_Description of the task_.
Please transcribe exactly the lines from the first line of the records below through the line containing "Kelurahan Pasar Gunungsitoli", including both, and omit all pictures.

___ Data under study ___

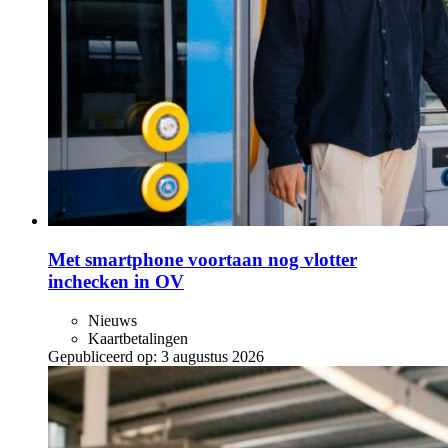
Met smartphone voortaan nog vlotter
inchecken in OV
Nieuws
Kaartbetalingen
Gepubliceerd op:
3 augustus 2026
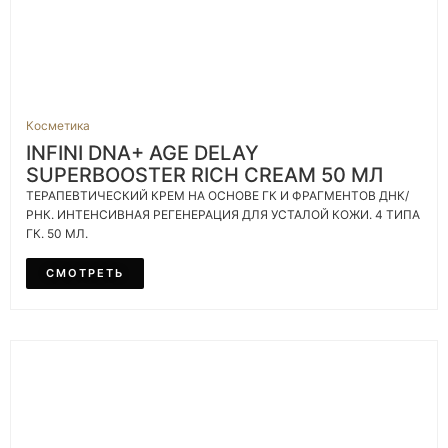
Косметика
INFINI DNA+ AGE DELAY
SUPERBOOSTER RICH CREAM 50 МЛ
ТЕРАПЕВТИЧЕСКИЙ КРЕМ НА ОСНОВЕ ГК И ФРАГМЕНТОВ ДНК/
РНК. ИНТЕНСИВНАЯ РЕГЕНЕРАЦИЯ ДЛЯ УСТАЛОЙ КОЖИ. 4 ТИПА
ГК. 50 МЛ.
СМОТРЕТЬ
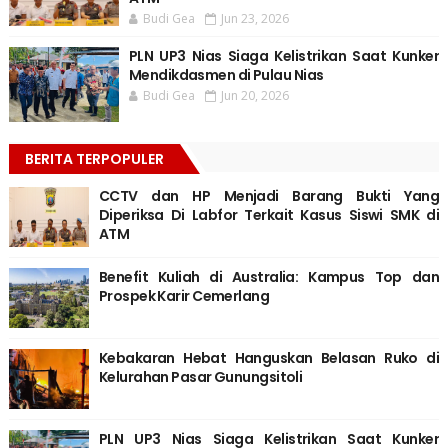
Budi Gea
Jun 23, 2026
PLN UP3 Nias Siaga Kelistrikan Saat Kunker
Mendikdasmen di Pulau Nias
Budi Gea
Jun 20, 2026
BERITA TERPOPULER
CCTV dan HP Menjadi Barang Bukti Yang
Diperiksa Di Labfor Terkait Kasus Siswi SMK di
ATM
Benefit Kuliah di Australia: Kampus Top dan
Prospek Karir Cemerlang
Kebakaran Hebat Hanguskan Belasan Ruko di
Kelurahan Pasar Gunungsitoli
PLN UP3 Nias Siaga Kelistrikan Saat Kunker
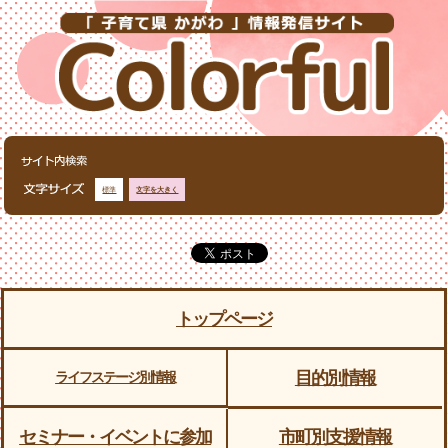
標準
文字を大きく
トップページ
目的別情報
ライフステージ別情報
セミナー・イベントに参加
市町別支援情報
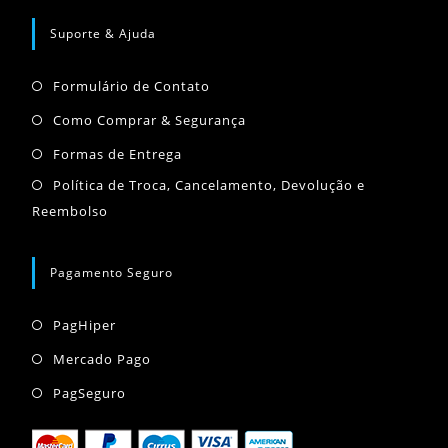
Abre
Abre
Abre
aba
em
em
em
Suporte & Ajuda
uma
uma
uma
Abre
nova
nova
nova
Formulário de Contato
em
aba
aba
aba
Abre
Como Comprar & Segurança
uma
em
Abre
Formas de Entrega
nova
uma
em
Abr
Política de Troca, Cancelamento, Devolução e
aba
nova
uma
Reembolso
em
aba
nova
um
aba
nov
Pagamento Seguro
aba
Abre
PagHiper
em
Abre
Mercado Pago
uma
em
Abre
PagSeguro
nova
uma
em
aba
nova
uma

___

_Answer below_.
Met smartphone voortaan nog vlotter
inchecken in OV
Nieuws
Kaartbetalingen
Gepubliceerd op:
3 augustus 2026
Косметика
INFINI DNA+ AGE DELAY
SUPERBOOSTER RICH CREAM 50 МЛ
ТЕРАПЕВТИЧЕСКИЙ КРЕМ НА ОСНОВЕ ГК И ФРАГМЕНТОВ ДНК/
РНК. ИНТЕНСИВНАЯ РЕГЕНЕРАЦИЯ ДЛЯ УСТАЛОЙ КОЖИ. 4 ТИПА
ГК. 50 МЛ.
СМОТРЕТЬ
Budi Gea
Jun 23, 2026
PLN UP3 Nias Siaga Kelistrikan Saat Kunker
Mendikdasmen di Pulau Nias
Budi Gea
Jun 20, 2026
BERITA TERPOPULER
CCTV dan HP Menjadi Barang Bukti Yang
Diperiksa Di Labfor Terkait Kasus Siswi SMK di
ATM
Benefit Kuliah di Australia: Kampus Top dan
Prospek Karir Cemerlang
Kebakaran Hebat Hanguskan Belasan Ruko di
Kelurahan Pasar Gunungsitoli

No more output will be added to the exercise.